Needed from the data below: all lines that contain the word "pixels".
┄┄┄┄┄┄
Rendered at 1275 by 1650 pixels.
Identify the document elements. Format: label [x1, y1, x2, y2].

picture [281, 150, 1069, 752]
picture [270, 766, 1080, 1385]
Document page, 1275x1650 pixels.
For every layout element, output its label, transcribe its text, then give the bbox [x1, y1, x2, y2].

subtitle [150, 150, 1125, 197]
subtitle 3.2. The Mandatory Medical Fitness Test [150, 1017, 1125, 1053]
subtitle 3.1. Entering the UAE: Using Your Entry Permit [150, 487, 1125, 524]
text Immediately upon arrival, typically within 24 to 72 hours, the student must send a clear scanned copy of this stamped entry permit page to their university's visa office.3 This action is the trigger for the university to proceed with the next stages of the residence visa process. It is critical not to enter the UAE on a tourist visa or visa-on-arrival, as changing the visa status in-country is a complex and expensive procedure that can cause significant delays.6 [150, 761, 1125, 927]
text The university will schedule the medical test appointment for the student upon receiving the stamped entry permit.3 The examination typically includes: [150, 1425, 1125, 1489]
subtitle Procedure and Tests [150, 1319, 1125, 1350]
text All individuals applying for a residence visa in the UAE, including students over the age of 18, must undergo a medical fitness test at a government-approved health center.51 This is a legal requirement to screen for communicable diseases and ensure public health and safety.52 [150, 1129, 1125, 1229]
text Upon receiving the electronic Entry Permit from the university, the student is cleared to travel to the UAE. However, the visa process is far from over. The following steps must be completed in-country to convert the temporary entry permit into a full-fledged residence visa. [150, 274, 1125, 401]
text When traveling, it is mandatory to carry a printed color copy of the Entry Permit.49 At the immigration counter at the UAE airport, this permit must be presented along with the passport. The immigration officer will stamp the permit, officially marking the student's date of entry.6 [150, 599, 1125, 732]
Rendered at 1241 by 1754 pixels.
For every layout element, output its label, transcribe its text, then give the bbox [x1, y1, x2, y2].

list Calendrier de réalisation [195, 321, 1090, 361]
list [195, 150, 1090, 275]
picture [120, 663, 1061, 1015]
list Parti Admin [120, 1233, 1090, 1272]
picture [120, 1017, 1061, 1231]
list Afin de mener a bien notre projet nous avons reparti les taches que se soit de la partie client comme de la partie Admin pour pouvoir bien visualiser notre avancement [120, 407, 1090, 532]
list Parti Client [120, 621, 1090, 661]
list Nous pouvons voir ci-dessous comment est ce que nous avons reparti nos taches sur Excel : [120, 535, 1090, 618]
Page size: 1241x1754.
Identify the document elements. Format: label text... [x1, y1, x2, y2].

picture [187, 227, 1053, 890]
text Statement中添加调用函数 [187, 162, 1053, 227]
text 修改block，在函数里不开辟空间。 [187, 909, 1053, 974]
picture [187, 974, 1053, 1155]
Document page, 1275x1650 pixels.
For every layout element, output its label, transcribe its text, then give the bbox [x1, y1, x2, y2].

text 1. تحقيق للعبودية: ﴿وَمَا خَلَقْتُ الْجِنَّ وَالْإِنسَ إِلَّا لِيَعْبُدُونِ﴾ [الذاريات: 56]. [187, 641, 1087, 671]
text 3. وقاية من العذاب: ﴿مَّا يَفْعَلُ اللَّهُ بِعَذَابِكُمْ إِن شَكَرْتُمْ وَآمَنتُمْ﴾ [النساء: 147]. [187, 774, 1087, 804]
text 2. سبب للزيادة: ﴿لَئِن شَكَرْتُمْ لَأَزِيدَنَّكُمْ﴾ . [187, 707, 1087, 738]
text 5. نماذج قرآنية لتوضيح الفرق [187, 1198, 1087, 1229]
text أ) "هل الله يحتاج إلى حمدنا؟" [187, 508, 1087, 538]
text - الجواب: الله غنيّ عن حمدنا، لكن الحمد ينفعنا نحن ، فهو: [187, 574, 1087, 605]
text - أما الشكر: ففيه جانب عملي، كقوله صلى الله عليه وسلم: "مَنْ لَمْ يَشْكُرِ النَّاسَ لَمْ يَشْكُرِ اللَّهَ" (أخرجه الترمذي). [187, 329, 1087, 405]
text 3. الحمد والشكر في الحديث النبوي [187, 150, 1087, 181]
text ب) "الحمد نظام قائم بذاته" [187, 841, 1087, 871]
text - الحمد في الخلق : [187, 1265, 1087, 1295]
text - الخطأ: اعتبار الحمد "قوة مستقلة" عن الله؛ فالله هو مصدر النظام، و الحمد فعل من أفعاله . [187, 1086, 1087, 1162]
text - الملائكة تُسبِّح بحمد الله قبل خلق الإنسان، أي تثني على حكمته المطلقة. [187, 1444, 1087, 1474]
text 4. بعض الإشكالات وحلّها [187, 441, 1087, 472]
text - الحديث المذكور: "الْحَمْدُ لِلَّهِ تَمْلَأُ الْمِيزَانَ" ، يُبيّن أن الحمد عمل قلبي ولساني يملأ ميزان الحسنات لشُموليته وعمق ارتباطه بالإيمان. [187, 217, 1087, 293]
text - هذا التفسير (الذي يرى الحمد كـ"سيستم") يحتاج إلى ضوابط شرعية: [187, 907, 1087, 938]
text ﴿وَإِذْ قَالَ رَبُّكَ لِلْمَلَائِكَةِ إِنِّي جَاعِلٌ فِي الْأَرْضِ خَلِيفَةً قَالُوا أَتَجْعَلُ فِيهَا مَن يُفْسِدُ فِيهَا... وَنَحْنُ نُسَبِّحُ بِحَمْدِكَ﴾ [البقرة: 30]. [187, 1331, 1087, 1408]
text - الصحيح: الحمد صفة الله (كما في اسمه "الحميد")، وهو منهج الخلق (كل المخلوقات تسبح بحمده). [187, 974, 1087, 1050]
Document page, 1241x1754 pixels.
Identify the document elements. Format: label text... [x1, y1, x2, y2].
┄┄┄┄┄┄
- EXPECTED ANSWER
Rendered at 1275 by 1650 pixels.
Document page, 1275x1650 pixels.
Rendered at 1241 by 1754 pixels.
Document page, 1275x1650 pixels.
Document page, 1241x1754 pixels.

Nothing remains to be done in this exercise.